The Sure Start ripple effect
Kamraj Nagar is a small, poor urban settlement in Mumbai, Maharashtra where Sure Start operates. For the past three years, in ever-increasing numbers, the residents here have been working together with the project to ensure that mothers and their babies survive and stay healthy. In the process of doing so, they have seen a change for the better not only with regard to maternal and newborn health in their community, but also within themselves.
Take Ms. Madhavi Dewale for instance. She is a tiny lady with a big moon-like face and an ever-ready smile. Madhavi is a community-based health worker who was trained by Sure Start to be one of the “foot soldiers” of the project, working in the field to keep a pulse on her community’s concerns and needs as well as building one-on-one relationships with the residents. She loves her job and is very good at it.
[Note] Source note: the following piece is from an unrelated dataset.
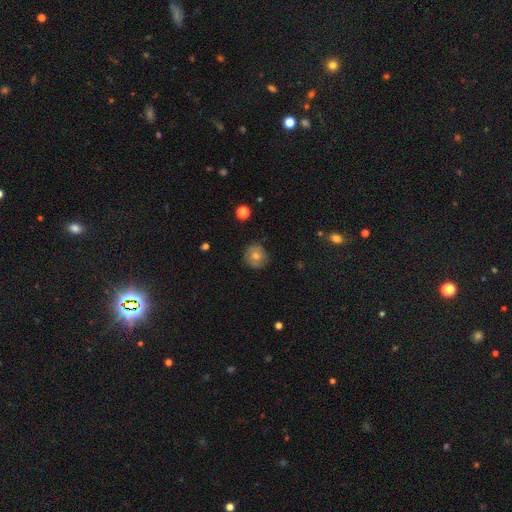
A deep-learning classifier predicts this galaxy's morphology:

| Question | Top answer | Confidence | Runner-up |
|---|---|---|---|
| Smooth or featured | smooth | 56% | featured or disk (31%) |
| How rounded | round | 90% | in between (9%) |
On a typical day, Madhavi along with her fellow health workers makes home visits to pregnant women and new mothers in the community, offering them support and guidance on lifesaving maternal and newborn health behaviors and practices. Madhavi’s job doesn’t just stop with the women; she also counsels the men to take care of their pregnant wives and to stop any domestic violence. On more than one occasion, she’s exchanged sharp words with husbands who have mistreated their wives. “I never used to be so confident,” says Madhavi. “I found it difficult to talk to people. But now I can talk to anybody. I have made so many friends. Working with Sure Start has filled my soul with hope.”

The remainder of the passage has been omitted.